How can we specifically target cancer cells in colorectal cancer? And how do we sort these cancer cells from all the background cells in a biopsy, tissue sample, or single-cell dataset? One common approach is to find reliable and unique tumor markers for colorectal cancer cells.
Tumor markers and/or tumor-specific antigens are a big deal in cancer research. There are plenty of tumor markers for colorectal cancer (CRC) being suggested lately, but the real challenge is validating them. We need to know if the overexpression is specific enough, if these markers are translated into functional proteins, if those proteins are actually expressed on the cell surface, and whether the overexpression shows up consistently across different studies and datasets.
In this mini project, we’ve rounded up some of the most promising tumor markers for CRC and put them to the cross-omics test using our C-DIAM Multi-Omics Studio.
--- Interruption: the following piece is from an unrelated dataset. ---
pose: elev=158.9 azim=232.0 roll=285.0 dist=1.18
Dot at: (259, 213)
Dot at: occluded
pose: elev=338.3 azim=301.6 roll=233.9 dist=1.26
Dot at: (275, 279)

So, which ones came out on top? Let’s dive in and find out!
Why do we need a list of reliable tumor markers for colorectal cancer?
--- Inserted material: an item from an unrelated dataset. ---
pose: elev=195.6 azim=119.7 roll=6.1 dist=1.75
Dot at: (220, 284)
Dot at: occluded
We need reliable tumor markers for CRC because they play a critical role in improving cancer research, detection and treatment. In the lab, these markers help scientists pinpoint cancer populations more easily, like quickly identifying the cancer/malignant cells in a single-cell dataset for comparison with other cell types. Clinically, tumor markers can make early detection more accurate, catching the cancer when it’s easier to treat. They’re also super useful for predicting how aggressive a cancer might be, which helps doctors create personalized treatment plans. On top of that, tumor markers can be good candidates for modern therapies like antibody-drug conjugates (ADCs) and bispecific antibodies (BsAbs).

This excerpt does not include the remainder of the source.